Oct 23, 2017
by Shepherd Bliss
“No Pot on Purvine” read a catchy flyer appearing in a rural Petaluma neighborhood, announcing an Oct. 8 meeting. It almost got cancelled, because of the fires, so some people did not make it. However, 30 concerned citizens attended.
“We live in rural West Petaluma, and are spearheading a campaign to keep our ag. and open space just that,” arrived an email to a group called Preserve Rural Sonoma County, which maintains a website and Facebook page. “We are up against a big money cannabis operation that has sights on land purchased on our rural Purvine Road. It calls for acres of indoor and outdoor Cannabis cultivation and processing, which will impact our water, safety, security, traffic, etc.,” wrote Ayn Garvisch.
Garvisch hosted the meeting, along with three other articulate women, including Britt Jensen, Phoebe Lang andAutuym Condit. Participants were asked to sign in and a large table displayed the site plan and communications with the county. The owner of this contested cannabis grow at 334 Purvine, who lives in San Francisco, showed up at the meeting with a few people. He was not invited and was not allowed to enter, since this was the first meeting of the group.
It was a family affair, with one person being 14-years old, and another mentioning that he began living in the neighborhood in the 1940s, as well as sweet dogs welcoming visitors with their playful energy. The issues at hand were serious, yet the laughter among friends and people meeting for the first time was contagious. One couple has already paid a substantial retainer to an attorney. So the group has both an activist and a legal approach.
Following are notes this reporter took:
This initial meeting accomplished many things, including the development of an email list of concerned citizens and creating a neighborly feeling among the participants. Next steps include a neighborhood picnic and displaying lawn signs.
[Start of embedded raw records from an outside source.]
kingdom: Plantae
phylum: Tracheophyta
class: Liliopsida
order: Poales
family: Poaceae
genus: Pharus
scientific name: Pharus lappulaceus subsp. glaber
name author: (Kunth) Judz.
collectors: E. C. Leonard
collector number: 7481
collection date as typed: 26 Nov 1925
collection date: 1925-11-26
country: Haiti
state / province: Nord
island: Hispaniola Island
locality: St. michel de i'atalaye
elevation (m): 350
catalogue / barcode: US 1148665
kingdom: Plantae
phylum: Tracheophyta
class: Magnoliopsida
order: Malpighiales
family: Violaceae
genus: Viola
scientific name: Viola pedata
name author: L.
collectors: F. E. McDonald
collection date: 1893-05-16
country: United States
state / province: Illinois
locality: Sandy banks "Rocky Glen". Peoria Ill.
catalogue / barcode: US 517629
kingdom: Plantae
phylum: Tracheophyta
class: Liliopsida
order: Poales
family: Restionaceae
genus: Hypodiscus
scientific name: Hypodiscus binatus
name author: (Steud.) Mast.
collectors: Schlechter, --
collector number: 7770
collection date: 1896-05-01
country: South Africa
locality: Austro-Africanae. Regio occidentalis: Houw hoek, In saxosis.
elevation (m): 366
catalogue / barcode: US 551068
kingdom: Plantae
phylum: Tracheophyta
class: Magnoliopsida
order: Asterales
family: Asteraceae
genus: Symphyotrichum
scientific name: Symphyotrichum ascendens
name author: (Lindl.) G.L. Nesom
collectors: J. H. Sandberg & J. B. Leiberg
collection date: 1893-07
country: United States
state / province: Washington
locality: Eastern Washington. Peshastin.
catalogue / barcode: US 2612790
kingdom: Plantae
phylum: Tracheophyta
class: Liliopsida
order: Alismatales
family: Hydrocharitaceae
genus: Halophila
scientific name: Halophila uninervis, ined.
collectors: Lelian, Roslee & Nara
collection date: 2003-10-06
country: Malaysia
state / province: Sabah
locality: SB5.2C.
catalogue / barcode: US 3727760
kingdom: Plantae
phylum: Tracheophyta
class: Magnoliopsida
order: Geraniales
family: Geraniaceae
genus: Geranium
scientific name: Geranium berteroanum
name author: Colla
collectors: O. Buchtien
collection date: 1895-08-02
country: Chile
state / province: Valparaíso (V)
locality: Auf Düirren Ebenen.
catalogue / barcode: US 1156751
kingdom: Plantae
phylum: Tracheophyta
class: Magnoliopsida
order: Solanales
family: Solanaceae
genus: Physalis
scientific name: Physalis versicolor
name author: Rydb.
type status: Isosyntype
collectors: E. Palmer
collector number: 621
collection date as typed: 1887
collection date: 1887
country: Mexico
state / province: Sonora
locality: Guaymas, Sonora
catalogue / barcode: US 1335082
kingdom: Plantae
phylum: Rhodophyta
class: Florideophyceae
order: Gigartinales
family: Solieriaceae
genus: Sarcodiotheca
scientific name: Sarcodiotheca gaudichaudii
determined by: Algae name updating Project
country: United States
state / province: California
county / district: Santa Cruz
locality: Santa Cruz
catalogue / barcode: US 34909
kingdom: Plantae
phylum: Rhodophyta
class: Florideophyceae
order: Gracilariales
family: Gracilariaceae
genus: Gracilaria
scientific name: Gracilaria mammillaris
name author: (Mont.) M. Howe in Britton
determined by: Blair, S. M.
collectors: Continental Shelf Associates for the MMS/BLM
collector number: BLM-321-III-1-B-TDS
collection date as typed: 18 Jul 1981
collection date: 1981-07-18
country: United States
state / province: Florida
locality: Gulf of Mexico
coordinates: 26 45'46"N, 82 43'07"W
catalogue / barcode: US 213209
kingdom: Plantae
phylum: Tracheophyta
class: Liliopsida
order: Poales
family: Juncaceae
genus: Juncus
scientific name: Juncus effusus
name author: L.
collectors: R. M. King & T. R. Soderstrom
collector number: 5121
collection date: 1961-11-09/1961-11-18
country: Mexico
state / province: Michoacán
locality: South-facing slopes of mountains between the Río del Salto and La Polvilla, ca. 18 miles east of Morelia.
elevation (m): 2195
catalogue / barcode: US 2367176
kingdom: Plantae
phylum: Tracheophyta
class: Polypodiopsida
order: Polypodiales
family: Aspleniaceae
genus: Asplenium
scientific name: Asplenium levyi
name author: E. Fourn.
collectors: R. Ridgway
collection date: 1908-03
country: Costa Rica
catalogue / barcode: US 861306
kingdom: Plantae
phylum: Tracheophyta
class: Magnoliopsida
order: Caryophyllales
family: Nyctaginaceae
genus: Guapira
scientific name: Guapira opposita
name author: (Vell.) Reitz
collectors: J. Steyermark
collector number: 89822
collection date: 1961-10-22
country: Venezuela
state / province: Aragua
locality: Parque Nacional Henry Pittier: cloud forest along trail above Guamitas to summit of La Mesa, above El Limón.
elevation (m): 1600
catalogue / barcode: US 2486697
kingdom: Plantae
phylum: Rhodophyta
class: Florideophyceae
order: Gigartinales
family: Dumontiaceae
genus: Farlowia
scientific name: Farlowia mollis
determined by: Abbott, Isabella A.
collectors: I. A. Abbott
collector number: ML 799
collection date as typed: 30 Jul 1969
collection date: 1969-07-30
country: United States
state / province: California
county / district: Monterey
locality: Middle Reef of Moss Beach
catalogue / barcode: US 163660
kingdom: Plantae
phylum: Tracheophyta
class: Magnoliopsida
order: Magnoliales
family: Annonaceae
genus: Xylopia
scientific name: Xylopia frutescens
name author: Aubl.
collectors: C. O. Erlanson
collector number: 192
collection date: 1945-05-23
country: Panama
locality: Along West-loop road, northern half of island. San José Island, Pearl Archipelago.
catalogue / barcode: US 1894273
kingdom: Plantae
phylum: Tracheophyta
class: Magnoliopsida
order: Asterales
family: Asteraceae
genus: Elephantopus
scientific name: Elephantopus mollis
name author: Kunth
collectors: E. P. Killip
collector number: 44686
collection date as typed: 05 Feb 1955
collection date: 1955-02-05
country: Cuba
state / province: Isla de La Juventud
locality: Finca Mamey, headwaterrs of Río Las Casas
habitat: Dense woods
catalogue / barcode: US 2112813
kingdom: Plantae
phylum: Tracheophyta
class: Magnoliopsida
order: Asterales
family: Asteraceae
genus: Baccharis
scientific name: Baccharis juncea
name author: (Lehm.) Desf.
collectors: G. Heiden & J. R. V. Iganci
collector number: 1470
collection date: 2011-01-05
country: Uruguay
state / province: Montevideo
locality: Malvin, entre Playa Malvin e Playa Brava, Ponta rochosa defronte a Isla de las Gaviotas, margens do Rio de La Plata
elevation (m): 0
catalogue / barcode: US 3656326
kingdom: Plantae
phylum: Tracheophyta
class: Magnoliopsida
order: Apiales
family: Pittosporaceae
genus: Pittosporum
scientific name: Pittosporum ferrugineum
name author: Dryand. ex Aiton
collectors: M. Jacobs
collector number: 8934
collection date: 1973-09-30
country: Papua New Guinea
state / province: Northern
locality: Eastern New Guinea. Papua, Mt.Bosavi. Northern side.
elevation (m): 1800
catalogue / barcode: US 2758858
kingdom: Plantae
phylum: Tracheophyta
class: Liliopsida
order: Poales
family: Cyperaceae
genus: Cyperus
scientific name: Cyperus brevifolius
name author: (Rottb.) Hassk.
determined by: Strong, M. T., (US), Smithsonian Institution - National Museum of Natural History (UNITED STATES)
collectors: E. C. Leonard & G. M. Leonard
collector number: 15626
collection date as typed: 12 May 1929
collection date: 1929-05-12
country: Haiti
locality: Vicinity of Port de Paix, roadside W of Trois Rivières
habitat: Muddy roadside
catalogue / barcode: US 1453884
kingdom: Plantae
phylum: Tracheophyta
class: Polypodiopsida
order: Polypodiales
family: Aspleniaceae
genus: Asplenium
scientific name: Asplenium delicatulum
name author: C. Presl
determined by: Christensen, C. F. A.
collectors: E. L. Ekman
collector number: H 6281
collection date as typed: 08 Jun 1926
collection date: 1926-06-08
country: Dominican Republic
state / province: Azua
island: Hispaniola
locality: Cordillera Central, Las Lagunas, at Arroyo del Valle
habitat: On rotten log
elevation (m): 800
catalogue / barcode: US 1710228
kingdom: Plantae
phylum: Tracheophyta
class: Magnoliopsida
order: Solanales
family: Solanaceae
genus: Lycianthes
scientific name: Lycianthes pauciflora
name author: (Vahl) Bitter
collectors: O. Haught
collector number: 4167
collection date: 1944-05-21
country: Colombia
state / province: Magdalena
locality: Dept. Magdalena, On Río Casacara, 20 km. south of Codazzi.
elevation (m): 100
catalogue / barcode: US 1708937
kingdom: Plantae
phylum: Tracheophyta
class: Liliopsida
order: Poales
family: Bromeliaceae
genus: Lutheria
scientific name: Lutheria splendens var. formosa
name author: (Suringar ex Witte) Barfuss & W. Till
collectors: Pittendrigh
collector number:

The group has started a letter-writing campaign to 2nd District Supervisor David Rabbit and others. One such letter includes the following:
“I have many concerns about this industry’s impact on our area’s water quality, availability, safety and traffic. Furthermore, I believe that the proposed plan would contribute to increased theft, odor, and would have permanent effects on the cultural and natural landscape of the area.”